The Bundesbank Eurosystem Financial Stability Review 2023 warns about banks’ unrealized losses. They are the loss of value of bonds held by a bank, due to yields lower than the new debt issues. A consequence of interest rate hikes, such losses are “unrealized” because, courtesy of the European Central Bank (ECB), those bonds are currently accounted at face value instead of market value.
Speaking of Frank Heid, from the Bundesbank’s Directorate General Financial Stability, the report says: “The proportion of savings banks and credit cooperatives with unrealized losses in their banking books has increased significantly. Due to varying accounting rules, the banks have not fully shown the losses in value but have built up unrealized losses because prices of the securities have fallen below the purchase price, Heid continued. Overall, bank capitalization is stable, but the impact of rising interest rates has yet to be fully transmitted to the financial or corporate sectors. As a result, banks’ interest expenses will rise in the future, and credit risk in the corporate sector, for example, is expected to increase.”

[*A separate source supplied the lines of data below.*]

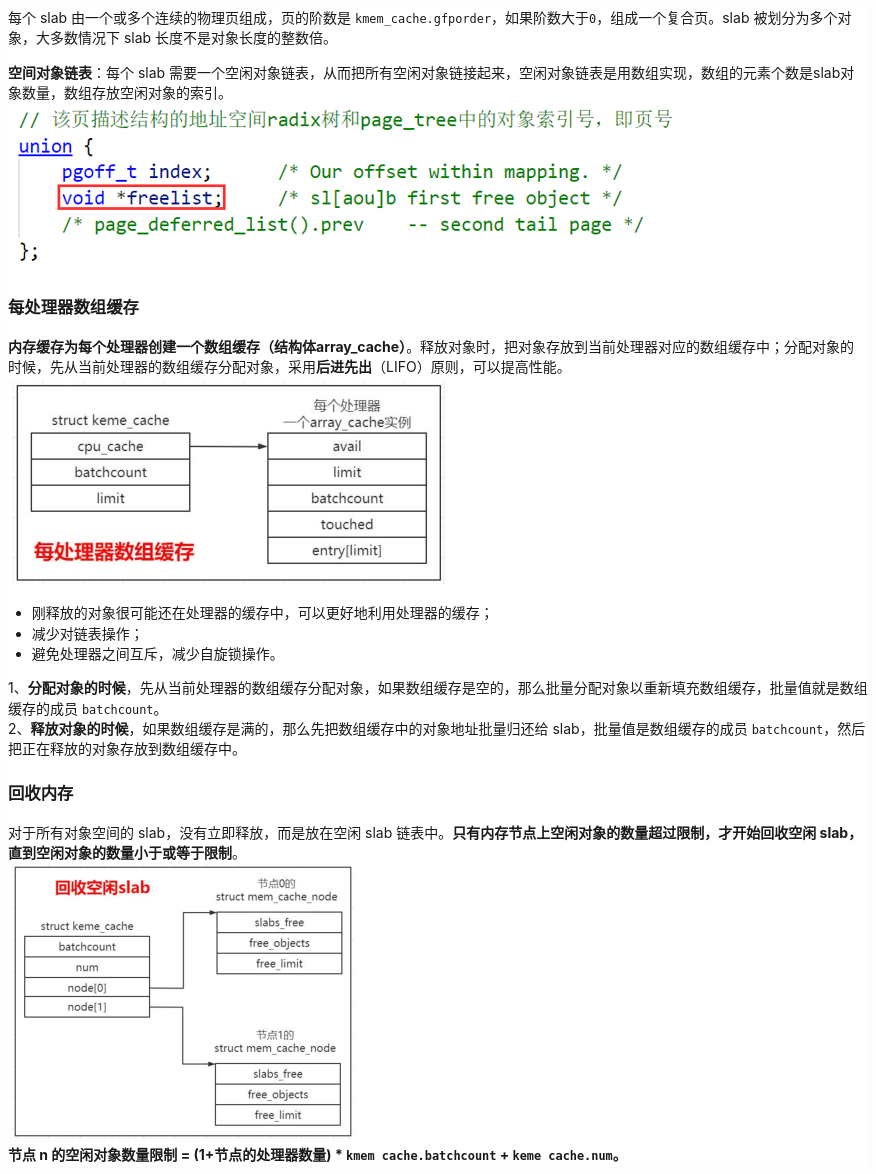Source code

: 每个 slab 由一个或多个连续的物理页组成，页的阶数是 `kmem_cache.gfporder`，如果阶数大于`0`，组成一个复合页。slab 被划分为多个对象，大多数情况下 slab 长度不是对象长度的整数倍。

**空间对象链表**：每个 slab 需要一个空闲对象链表，从而把所有空闲对象链接起来，空闲对象链表是用数组实现，数组的元素个数是slab对象数量，数组存放空闲对象的索引。  
![在这里插入图片描述](image/eda4010cff394d66a4d9a3a1c321c195.png)

### 每处理器数组缓存

**内存缓存为每个处理器创建一个数组缓存（结构体array\_cache）**。释放对象时，把对象存放到当前处理器对应的数组缓存中；分配对象的时候，先从当前处理器的数组缓存分配对象，采用**后进先出**（LIFO）原则，可以提高性能。  
![在这里插入图片描述](image/d95c20a52f07476680114743ac5b55b6.png)

-   刚释放的对象很可能还在处理器的缓存中，可以更好地利用处理器的缓存；
-   减少对链表操作；
-   避免处理器之间互斥，减少自旋锁操作。

1、**分配对象的时候**，先从当前处理器的数组缓存分配对象，如果数组缓存是空的，那么批量分配对象以重新填充数组缓存，批量值就是数组缓存的成员 `batchcount`。  
2、**释放对象的时候**，如果数组缓存是满的，那么先把数组缓存中的对象地址批量归还给 slab，批量值是数组缓存的成员 `batchcount`，然后把正在释放的对象存放到数组缓存中。

### 回收内存

对于所有对象空间的 slab，没有立即释放，而是放在空闲 slab 链表中。**只有内存节点上空闲对象的数量超过限制，才开始回收空闲 slab，直到空闲对象的数量小于或等于限制**。  
![在这里插入图片描述](image/99783979a6384d91865fb1697174ad10.png)  
**节点 n 的空闲对象数量限制 = (1+节点的处理器数量) \* `kmem cache.batchcount` + `keme cache.num`。**
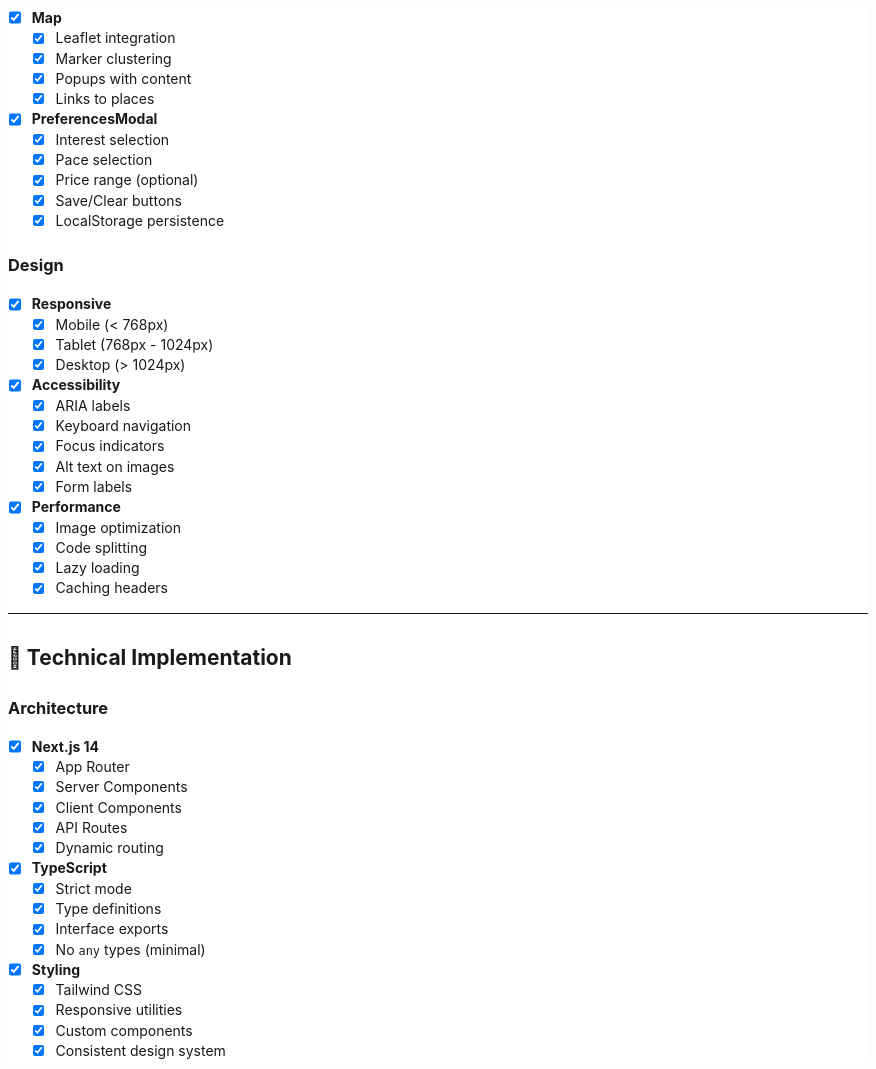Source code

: - [x] **Map**
  - [x] Leaflet integration
  - [x] Marker clustering
  - [x] Popups with content
  - [x] Links to places

- [x] **PreferencesModal**
  - [x] Interest selection
  - [x] Pace selection
  - [x] Price range (optional)
  - [x] Save/Clear buttons
  - [x] LocalStorage persistence

### Design

- [x] **Responsive**
  - [x] Mobile (< 768px)
  - [x] Tablet (768px - 1024px)
  - [x] Desktop (> 1024px)

- [x] **Accessibility**
  - [x] ARIA labels
  - [x] Keyboard navigation
  - [x] Focus indicators
  - [x] Alt text on images
  - [x] Form labels

- [x] **Performance**
  - [x] Image optimization
  - [x] Code splitting
  - [x] Lazy loading
  - [x] Caching headers

---

## 🔧 Technical Implementation

### Architecture

- [x] **Next.js 14**
  - [x] App Router
  - [x] Server Components
  - [x] Client Components
  - [x] API Routes
  - [x] Dynamic routing

- [x] **TypeScript**
  - [x] Strict mode
  - [x] Type definitions
  - [x] Interface exports
  - [x] No `any` types (minimal)

- [x] **Styling**
  - [x] Tailwind CSS
  - [x] Responsive utilities
  - [x] Custom components
  - [x] Consistent design system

Back in the summer, ECB banking supervisor Andrea Enria had minimized the risk of unrealized losses for the banks of the 20 Eurozone countries that use the euro as their currency, saying it was just €75 billion. However, this does not sound credible, as the U.S. Federal Deposit Insurance Corporation (FDIC), for instance, reported that unrealized losses for U.S. banks in Q3 had grown to $684 billion—over nine times the Eurozone banks.
Recently, the head of BaFin, the German stock exchange regulator, said that they are particularly watching 20 German banks.